DATASET CONTENT below:
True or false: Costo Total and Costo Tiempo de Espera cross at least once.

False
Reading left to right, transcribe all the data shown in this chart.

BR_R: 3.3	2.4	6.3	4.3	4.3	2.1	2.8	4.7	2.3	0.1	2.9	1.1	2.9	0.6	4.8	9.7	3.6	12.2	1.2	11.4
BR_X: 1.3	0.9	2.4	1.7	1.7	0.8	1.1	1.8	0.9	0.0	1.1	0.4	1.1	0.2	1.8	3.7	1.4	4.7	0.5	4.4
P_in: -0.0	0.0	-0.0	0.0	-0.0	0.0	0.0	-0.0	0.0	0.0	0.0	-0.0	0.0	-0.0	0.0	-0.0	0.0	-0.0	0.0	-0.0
End of DATASET CONTENT.
**WHAT IS BEING ASKED:**
Repeat every one of the records above, line for line, without changing a character.

**WRITTEN ANSWER:**
True or false: Costo Total and Costo Tiempo de Espera cross at least once.

False
Reading left to right, transcribe all the data shown in this chart.

BR_R: 3.3	2.4	6.3	4.3	4.3	2.1	2.8	4.7	2.3	0.1	2.9	1.1	2.9	0.6	4.8	9.7	3.6	12.2	1.2	11.4
BR_X: 1.3	0.9	2.4	1.7	1.7	0.8	1.1	1.8	0.9	0.0	1.1	0.4	1.1	0.2	1.8	3.7	1.4	4.7	0.5	4.4
P_in: -0.0	0.0	-0.0	0.0	-0.0	0.0	0.0	-0.0	0.0	0.0	0.0	-0.0	0.0	-0.0	0.0	-0.0	0.0	-0.0	0.0	-0.0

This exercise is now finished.